In HollywoodlandBen Affleck is perfect as wooden actor George Reeves who found fame as television’s first, portly, Superman in the 1950s but who ended up dead of apparently self-inflicted gunshot wounds after a failed attempt at a comeback. The film brings life to the persistent rumours that Reeves’ death was the result of foul play – courtesy of a jealous husband with friends in Hollywood high places.
Adrien Brody plays a fictional gumshoe on the trail of the mystery and the film tries hard to ride the coat-tails of classics like Chinatown but is too darn slow to keep up, even though it looks the part.
Will Ferrell plays a slightly less demented version of his usual emotionally-retarded man-child in Stranger Than Fiction, a slender but likeable fantasy about a man who discovers he is a character in a novel being written by Emma Thompson. It’s her voice in his head, narrating his life, and no one else can hear it. This is annoying and inexplicable at first, but gets serious when he discovers she wants to kill him off. Chicago looks great (and so does Maggie Gyllenhaal).

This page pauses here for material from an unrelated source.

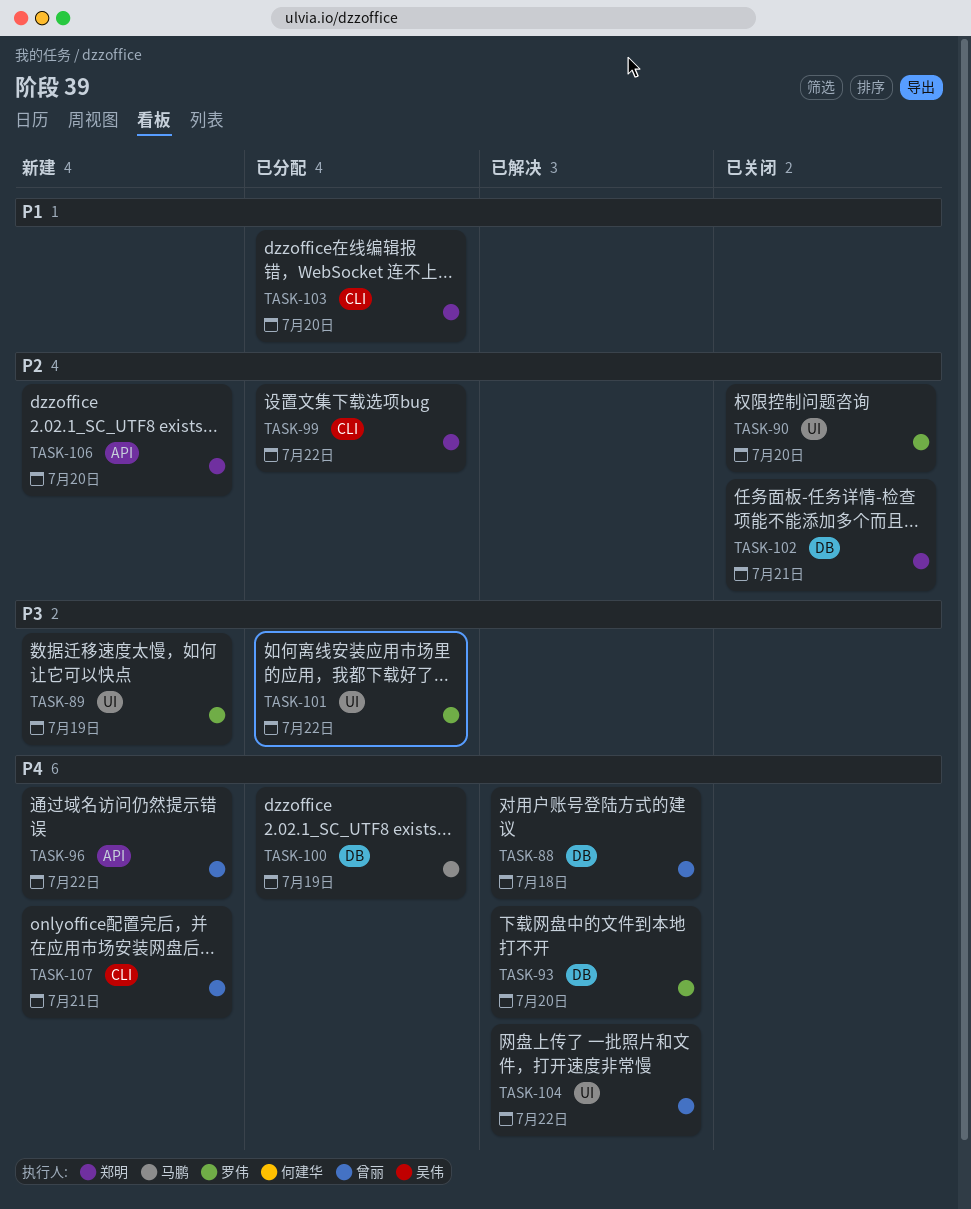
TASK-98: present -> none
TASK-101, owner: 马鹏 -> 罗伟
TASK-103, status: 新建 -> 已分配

Raucous kiwi documentary Squeegee Bandit follows Auckland street-corner window washer “Starfish” around for a few months, getting to know him, his transitory life and his turf. There’s some interesting meat buried inside this film but the MTV editing, bothersome soundtrack and general noise levels make it harder than it should be to get at. It’s an interesting documentary but difficult to recommend as entertainment.
The Last King of Scotland is a fictionalised portrait of Idi Amin, dictator of Uganda from 1971 to 1979 and self-appointed “Excellency President for Life, Field Marshal Al Hadji Doctor Idi Amin, VC, DSO, MC, Lord of All the Beasts of the Earth and Fishes of the Sea, and Conqueror of the British Empire in Africa in General and Uganda in Particular”. To fully appreciate Forest Whitaker’s superb performance check out the real Idi’s eyes in the archive footage at the end of the film and you can see the genuine bat-shit insane paranoia of the man.
Printed in Wellington’s Capital Times on Wednesday 14 February, 2007.